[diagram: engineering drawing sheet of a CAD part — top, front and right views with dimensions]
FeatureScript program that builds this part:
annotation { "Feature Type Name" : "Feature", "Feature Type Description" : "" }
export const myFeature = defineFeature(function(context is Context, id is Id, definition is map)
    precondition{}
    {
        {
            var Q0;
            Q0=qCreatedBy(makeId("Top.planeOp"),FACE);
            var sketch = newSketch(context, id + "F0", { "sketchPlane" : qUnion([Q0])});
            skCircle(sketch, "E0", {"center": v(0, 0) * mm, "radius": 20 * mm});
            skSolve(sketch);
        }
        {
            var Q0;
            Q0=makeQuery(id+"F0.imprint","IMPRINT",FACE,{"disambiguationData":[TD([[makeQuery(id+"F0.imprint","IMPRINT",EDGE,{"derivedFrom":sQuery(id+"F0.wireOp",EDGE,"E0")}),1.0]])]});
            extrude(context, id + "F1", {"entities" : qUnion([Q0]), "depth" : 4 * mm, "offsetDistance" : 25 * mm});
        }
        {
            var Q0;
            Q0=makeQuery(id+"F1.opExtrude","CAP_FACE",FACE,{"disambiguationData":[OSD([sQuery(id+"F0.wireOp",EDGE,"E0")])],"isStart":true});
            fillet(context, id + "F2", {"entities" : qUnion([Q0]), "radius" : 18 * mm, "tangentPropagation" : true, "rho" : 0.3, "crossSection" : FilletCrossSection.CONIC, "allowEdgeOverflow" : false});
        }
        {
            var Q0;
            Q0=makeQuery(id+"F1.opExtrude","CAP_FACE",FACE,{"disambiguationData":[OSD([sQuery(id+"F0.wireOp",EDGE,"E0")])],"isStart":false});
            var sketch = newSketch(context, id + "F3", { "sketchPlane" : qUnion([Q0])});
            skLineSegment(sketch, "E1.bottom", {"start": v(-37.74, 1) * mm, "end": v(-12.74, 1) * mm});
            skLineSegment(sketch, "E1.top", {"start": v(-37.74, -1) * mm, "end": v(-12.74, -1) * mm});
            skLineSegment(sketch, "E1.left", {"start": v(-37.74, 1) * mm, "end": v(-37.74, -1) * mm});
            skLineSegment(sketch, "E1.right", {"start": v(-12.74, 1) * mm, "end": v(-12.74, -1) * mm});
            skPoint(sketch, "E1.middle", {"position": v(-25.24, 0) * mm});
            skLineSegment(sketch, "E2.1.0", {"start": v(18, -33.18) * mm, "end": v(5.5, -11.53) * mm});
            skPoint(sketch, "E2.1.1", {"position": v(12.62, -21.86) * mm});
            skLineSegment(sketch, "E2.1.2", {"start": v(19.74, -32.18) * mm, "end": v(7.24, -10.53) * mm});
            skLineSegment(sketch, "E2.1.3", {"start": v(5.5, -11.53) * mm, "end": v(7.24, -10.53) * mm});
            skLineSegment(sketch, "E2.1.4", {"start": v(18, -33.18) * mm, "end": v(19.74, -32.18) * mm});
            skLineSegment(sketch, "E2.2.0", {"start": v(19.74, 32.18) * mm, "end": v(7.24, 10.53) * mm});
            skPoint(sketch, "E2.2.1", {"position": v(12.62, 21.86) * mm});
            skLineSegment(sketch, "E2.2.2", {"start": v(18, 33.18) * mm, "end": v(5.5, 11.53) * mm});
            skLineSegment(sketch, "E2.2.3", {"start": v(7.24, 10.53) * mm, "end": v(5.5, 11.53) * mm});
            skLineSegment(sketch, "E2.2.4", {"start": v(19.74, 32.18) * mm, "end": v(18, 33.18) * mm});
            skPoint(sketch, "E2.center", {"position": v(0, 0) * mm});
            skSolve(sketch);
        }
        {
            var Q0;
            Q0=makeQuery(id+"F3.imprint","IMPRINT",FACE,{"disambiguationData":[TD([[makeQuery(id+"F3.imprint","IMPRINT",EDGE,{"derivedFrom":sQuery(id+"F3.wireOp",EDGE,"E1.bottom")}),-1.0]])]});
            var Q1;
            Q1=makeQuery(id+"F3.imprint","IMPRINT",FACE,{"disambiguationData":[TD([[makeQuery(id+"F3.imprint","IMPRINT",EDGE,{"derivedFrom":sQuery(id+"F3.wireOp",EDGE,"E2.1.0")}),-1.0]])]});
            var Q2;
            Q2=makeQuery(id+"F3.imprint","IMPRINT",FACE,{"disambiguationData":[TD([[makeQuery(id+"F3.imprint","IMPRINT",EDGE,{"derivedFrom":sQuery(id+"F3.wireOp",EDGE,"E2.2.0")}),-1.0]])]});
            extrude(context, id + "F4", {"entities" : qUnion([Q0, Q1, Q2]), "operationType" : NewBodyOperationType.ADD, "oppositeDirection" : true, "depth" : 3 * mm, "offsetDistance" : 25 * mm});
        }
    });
+ + +
### WHAT THE TASK ASKS
Report each line of the data above that contains the string "entities". Case counts.

### TASK SOLUTION
            extrude(context, id + "F1", {"entities" : qUnion([Q0]), "depth" : 4 * mm, "offsetDistance" : 25 * mm});
            fillet(context, id + "F2", {"entities" : qUnion([Q0]), "radius" : 18 * mm, "tangentPropagation" : true, "rho" : 0.3, "crossSection" : FilletCrossSection.CONIC, "allowEdgeOverflow" : false});
            extrude(context, id + "F4", {"entities" : qUnion([Q0, Q1, Q2]), "operationType" : NewBodyOperationType.ADD, "oppositeDirection" : true, "depth" : 3 * mm, "offsetDistance" : 25 * mm});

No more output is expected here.